Molten-salt batteries are a class of battery that uses molten salts as an electrolyte and offers both a high energy density and a high power density. Traditional non-rechargeable thermal batteries can be stored in their solid state at room temperature for long periods of time before being activated by heating. Rechargeable liquid-metal batteries are used for industrial power backup and grid energy storage to balance out intermittent renewable power sources such as solar panels and wind turbines.

In 2023, the use of molten salts as electrolytes for high-energy rechargeable lithium metal batteries was demonstrated.

==History==
Thermal batteries originated during World War II when German scientist Georg Otto Erb developed the first practical cells using a salt mixture as an electrolyte. Erb developed batteries for military applications, including the V-1 flying bomb and the V-2 rocket, and artillery fuzing systems. None of these batteries entered field use during the war. Afterwards, Erb was interrogated by British intelligence. His work was reported in "The Theory and Practice of Thermal Cells". This information was subsequently passed on to the United States Ordnance Development Division of the National Bureau of Standards. When the technology reached the United States in 1946, it was immediately applied to replacing the troublesome liquid-based systems that had previously been used to power artillery proximity fuzes. They were used for ordnance applications (e.g., proximity fuzes) since WWII and later in nuclear weapons. The same technology was studied by Argonne National Laboratories and other researchers in the 1980s for use in electric vehicles.

[Per-instance keypoint data]
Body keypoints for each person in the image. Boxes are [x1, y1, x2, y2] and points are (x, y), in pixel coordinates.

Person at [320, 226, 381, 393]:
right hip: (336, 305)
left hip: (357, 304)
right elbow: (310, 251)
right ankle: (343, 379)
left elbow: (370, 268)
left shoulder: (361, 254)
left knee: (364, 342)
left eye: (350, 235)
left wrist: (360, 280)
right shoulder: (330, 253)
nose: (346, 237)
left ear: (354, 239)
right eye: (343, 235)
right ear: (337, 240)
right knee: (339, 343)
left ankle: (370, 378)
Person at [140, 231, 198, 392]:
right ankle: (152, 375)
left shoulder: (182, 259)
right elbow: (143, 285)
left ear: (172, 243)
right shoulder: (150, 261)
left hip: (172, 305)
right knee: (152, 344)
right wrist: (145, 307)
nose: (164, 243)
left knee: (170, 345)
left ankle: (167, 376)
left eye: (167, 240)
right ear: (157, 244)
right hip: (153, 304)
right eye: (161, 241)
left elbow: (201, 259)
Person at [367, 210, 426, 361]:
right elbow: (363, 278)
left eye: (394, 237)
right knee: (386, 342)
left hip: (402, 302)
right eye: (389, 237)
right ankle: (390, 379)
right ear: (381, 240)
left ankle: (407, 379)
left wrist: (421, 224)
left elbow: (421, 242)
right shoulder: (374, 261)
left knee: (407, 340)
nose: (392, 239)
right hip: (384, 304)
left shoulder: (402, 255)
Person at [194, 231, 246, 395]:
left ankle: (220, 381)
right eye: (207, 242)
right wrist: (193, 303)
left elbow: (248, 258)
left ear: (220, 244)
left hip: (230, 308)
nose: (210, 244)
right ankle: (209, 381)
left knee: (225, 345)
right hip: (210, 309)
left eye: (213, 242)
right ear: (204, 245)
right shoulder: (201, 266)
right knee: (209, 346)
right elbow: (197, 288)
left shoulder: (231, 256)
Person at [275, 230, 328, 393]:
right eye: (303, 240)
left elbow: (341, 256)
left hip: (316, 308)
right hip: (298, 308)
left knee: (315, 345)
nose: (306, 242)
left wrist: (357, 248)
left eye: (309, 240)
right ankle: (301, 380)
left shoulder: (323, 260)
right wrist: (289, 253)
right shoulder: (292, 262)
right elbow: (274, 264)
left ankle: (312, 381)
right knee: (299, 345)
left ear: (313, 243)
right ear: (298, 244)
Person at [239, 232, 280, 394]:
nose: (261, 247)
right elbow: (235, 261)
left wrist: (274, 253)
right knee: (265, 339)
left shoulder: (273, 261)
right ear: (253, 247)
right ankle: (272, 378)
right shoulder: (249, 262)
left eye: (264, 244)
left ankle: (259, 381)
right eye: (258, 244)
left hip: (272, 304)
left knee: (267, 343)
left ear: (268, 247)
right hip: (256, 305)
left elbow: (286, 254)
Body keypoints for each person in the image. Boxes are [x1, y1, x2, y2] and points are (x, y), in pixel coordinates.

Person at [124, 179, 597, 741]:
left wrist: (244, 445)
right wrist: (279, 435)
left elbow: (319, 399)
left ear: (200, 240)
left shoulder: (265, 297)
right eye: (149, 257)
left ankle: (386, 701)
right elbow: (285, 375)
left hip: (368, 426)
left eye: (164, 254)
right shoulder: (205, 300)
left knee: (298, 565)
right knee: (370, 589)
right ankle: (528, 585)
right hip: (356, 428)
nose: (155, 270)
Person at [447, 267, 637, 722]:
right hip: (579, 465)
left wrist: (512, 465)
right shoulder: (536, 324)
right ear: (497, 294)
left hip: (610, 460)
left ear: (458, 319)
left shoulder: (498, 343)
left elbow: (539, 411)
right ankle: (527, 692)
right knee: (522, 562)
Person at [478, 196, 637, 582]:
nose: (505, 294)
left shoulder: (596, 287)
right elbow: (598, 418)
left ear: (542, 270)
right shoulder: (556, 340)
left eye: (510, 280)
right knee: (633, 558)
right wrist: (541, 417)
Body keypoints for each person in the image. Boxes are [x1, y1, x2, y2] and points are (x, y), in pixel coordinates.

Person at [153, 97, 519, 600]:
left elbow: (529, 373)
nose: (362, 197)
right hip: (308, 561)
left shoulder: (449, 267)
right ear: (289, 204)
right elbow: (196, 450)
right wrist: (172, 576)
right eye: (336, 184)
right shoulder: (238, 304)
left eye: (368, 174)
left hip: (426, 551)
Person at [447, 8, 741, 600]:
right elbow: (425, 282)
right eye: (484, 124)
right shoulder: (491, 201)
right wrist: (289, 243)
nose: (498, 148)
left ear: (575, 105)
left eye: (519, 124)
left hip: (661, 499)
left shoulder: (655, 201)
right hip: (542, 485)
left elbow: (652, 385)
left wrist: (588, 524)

* [Problem requirements]: Reproduce, word for word, the part of the molten-salt battery passage that begins with the words "Molten-salt batteries are" and ends with the words "and wind turbines.".

* [Response]:
Molten-salt batteries are a class of battery that uses molten salts as an electrolyte and offers both a high energy density and a high power density. Traditional non-rechargeable thermal batteries can be stored in their solid state at room temperature for long periods of time before being activated by heating. Rechargeable liquid-metal batteries are used for industrial power backup and grid energy storage to balance out intermittent renewable power sources such as solar panels and wind turbines.